I am using ng-file-upload to upload a JPG file to my S3 Bucket.

file.upload = Upload.upload({
    url: "https://<my-bucket-name>.s3.amazonaws.com/", 
    method: "POST",
    data: {
        key: "custom-filename.jpg", 
        AWSAccessKeyId: "<AWSAccessKeyId>",
        acl: "public-read", 
        policy: <policy>, 
        signature: <signature>, 
        "Content-Type": "image/jpeg", 
        filename: file.name, 
        file: file, 
        Metadata: {
            "x-amz-meta-hello": "Custom Metadata Value"
        }
    }
});

I have also tried the following (in the above code)

Metadata: {
    hello: "Custom Metadata Value"
}

& simply

"x-amz-meta-hello": "Custom Metadata Value"

I have included the Custom Metadata in my Policy file as

["starts-with", "x-amz-meta-hello", ""]

Also, the CORS Configuration under Bucket Permissions on S3 is

<CORSRule>
    <AllowedOrigin>*</AllowedOrigin>
    <AllowedMethod>GET</AllowedMethod>
    <AllowedMethod>POST</AllowedMethod>
    <AllowedMethod>HEAD</AllowedMethod>
    <MaxAgeSeconds>3000</MaxAgeSeconds>
    <ExposeHeader>x-amz-meta-hello</ExposeHeader>
    <AllowedHeader>*</AllowedHeader>
</CORSRule>

The above code and settings are working, the JPG file is successfully uploaded, but somehow the Custom Metadata value is not being set.

On successful upload, I am calling a Lambda function to resize the JPG and storing it in a separate bucket. Even this part is working but I am not able to read the Custom Metadata (x-amz-meta-hello) value in my Lambda Function. I need that value to assign a separate folder to the uploaded file.

To read the Custom Metadata in my Lambda Function

var s3 = new AWS.S3();
s3.headObject({
    Bucket: <BucketName>,
    Key: <S3ObjectKey>
}, function(err, data) {
    if (err) {
        console.log(err);
    }
    else
    {   
        console.log(data);
    }     
});

Not sure what am I missing here ... Please advise.

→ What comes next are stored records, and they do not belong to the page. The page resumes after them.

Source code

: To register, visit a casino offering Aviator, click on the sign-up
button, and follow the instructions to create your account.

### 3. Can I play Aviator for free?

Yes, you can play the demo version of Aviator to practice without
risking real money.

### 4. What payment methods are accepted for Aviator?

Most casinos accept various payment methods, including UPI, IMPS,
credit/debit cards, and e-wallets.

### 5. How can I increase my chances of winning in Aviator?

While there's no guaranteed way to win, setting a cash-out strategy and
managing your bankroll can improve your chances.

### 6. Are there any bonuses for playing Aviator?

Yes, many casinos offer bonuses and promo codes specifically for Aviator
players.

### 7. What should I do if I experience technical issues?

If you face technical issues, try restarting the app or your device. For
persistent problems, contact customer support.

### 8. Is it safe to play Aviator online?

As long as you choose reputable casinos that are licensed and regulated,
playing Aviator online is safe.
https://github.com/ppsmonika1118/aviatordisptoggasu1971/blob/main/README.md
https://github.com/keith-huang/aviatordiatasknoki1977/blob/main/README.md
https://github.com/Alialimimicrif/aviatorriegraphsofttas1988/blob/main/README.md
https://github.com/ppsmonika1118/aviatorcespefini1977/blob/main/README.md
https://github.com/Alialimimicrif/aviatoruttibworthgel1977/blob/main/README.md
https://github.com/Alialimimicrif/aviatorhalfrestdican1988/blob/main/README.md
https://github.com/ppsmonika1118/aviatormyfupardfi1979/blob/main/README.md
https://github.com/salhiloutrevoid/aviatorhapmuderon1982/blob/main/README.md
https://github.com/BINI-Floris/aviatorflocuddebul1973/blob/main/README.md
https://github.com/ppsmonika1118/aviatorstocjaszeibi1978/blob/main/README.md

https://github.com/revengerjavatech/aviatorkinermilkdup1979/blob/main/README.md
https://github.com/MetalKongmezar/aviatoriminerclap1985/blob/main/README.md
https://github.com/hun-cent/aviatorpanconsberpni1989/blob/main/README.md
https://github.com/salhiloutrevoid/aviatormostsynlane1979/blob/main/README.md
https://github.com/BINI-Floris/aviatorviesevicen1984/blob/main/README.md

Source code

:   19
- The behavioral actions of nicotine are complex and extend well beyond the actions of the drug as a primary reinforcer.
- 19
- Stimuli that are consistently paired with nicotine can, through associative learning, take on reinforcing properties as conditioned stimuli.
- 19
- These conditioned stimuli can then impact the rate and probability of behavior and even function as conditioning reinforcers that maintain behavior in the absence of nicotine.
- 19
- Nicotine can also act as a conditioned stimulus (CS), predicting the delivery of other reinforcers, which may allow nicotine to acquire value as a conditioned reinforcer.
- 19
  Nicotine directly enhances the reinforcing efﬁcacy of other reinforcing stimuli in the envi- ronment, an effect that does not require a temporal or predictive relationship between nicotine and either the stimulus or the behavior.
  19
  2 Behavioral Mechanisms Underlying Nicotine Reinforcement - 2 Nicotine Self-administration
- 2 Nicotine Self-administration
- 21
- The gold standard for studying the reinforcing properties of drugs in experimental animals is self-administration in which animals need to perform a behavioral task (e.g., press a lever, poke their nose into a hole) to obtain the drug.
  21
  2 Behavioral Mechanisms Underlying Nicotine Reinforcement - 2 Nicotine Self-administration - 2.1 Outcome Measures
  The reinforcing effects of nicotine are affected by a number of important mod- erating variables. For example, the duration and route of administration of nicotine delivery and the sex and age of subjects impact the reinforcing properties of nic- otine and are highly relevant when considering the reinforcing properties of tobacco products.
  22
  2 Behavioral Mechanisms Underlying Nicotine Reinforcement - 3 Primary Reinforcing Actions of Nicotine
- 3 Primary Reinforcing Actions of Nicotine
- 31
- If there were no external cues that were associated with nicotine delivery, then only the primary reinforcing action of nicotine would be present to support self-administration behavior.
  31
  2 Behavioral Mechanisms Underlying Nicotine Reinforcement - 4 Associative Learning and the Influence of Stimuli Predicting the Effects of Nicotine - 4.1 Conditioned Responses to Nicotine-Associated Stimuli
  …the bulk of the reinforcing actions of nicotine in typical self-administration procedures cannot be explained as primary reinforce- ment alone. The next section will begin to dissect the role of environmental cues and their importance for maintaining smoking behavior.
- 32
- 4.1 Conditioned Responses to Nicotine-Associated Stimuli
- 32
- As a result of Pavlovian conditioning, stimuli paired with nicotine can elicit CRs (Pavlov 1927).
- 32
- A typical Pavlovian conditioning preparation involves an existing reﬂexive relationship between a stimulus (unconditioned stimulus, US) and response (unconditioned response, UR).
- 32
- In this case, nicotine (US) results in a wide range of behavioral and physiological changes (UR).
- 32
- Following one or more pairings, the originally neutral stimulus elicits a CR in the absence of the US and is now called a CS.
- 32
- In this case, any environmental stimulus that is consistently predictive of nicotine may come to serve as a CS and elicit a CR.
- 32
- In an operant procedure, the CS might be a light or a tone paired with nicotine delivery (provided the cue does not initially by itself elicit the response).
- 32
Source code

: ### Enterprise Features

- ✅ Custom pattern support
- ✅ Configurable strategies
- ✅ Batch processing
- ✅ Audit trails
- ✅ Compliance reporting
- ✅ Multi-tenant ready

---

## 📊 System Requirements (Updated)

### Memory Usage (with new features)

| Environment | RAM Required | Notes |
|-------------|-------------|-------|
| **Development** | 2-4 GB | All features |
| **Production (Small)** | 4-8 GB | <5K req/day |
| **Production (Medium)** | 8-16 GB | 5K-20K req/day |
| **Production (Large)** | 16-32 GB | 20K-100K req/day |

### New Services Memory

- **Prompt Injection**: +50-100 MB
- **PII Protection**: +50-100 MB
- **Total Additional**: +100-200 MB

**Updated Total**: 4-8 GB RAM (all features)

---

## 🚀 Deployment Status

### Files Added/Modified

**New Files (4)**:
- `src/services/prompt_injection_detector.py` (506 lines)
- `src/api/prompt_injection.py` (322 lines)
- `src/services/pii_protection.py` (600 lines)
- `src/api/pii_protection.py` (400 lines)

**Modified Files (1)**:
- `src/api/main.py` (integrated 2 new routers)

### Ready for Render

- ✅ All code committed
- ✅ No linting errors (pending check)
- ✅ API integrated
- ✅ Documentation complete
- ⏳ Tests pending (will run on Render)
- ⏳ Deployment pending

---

Thanks. (AngularJS version 1.5.0, ng-file-upload version 12.2.9, Google Chrome version 53.0.2785.113 on OSX 10.10.5)

1
Strictly from intuition: eliminate the Metadata: { and } construct, and place the metadata key above the file info: ... "Content-Type": "image/jpeg", "x-amz-meta-hello": "Custom Metadata Value", filename: file.name, ...Michael - sqlbot
Thanks ... Worked Perfectly ...SH59

1 Answers

2
votes

Remove the Metadata: { ... } construct, because you're building an HTML form, which has a flat keyspace. Elsewhere you may see metadata given special treatment, where something like Metadata: { "hello": "world" } magically becomes x-amz-meta-hello: world but that is not applicable, here. Instead, metadata needs to start with x-amz-meta-, and since we are making a POST request, it is provided in the form data, rather than as a header.

Because the file data needs to be the last form element, place the metadata key above the file info, e.g.:

...
"Content-Type": "image/jpeg", 
"x-amz-meta-hello": "Custom Metadata Value", 
filename: file.name, 
...

Your policy condition must reference the metadata name with a $ in order to work (["starts-with", "$x-amz-meta-hello", ""]). Note that having the policy is required for the field to be accepted, but this specific condition does not constrain the field to contain a specific value.

Note also that <ExposeHeader>x-amz-meta-hello</ExposeHeader> is not necessary in order to allow the upload. <ExposeHeader> allows the browser to return that response header to the calling code on an AJAX request. Headers not listed (other than the "simple" standard ones, like Content-Type) are otherwise hidden from calling code. CORS is initially counterintuitive, until you understand that it's based on the idea that the web browser itself is assumed to be well-intentioned but naïve. CORS gives the browser permission to do things that it would not otherwise do, such as returning specific headers back to a caller.